§ Exercise requirements
Which lines of the records contain "generic"? Collect every one of them.

§ Task data
★ ★ ★

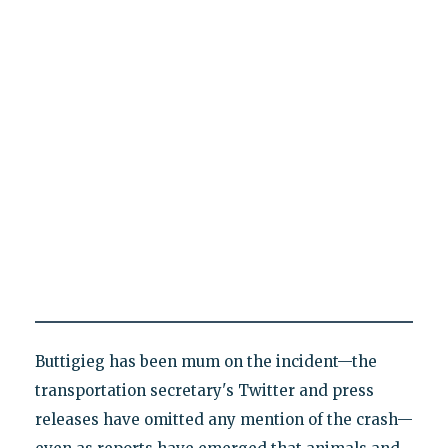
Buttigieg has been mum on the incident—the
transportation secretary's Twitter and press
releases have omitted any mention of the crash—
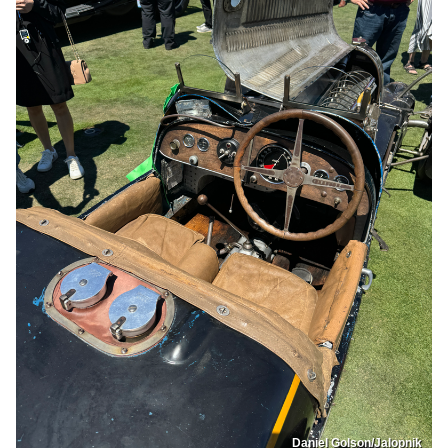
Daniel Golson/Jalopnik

★ ★ ★

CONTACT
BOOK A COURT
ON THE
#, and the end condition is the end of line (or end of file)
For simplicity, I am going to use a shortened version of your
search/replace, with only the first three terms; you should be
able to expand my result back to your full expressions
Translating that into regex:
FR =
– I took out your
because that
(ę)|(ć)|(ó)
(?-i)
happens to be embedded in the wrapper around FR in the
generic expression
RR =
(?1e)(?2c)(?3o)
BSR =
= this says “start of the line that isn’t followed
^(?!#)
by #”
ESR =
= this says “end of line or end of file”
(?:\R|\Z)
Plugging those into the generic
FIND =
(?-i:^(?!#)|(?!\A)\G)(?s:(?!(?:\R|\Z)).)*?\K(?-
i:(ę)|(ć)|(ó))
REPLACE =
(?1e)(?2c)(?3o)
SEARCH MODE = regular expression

★ ★ ★

§ Solution to this task
generic expression
Plugging those into the generic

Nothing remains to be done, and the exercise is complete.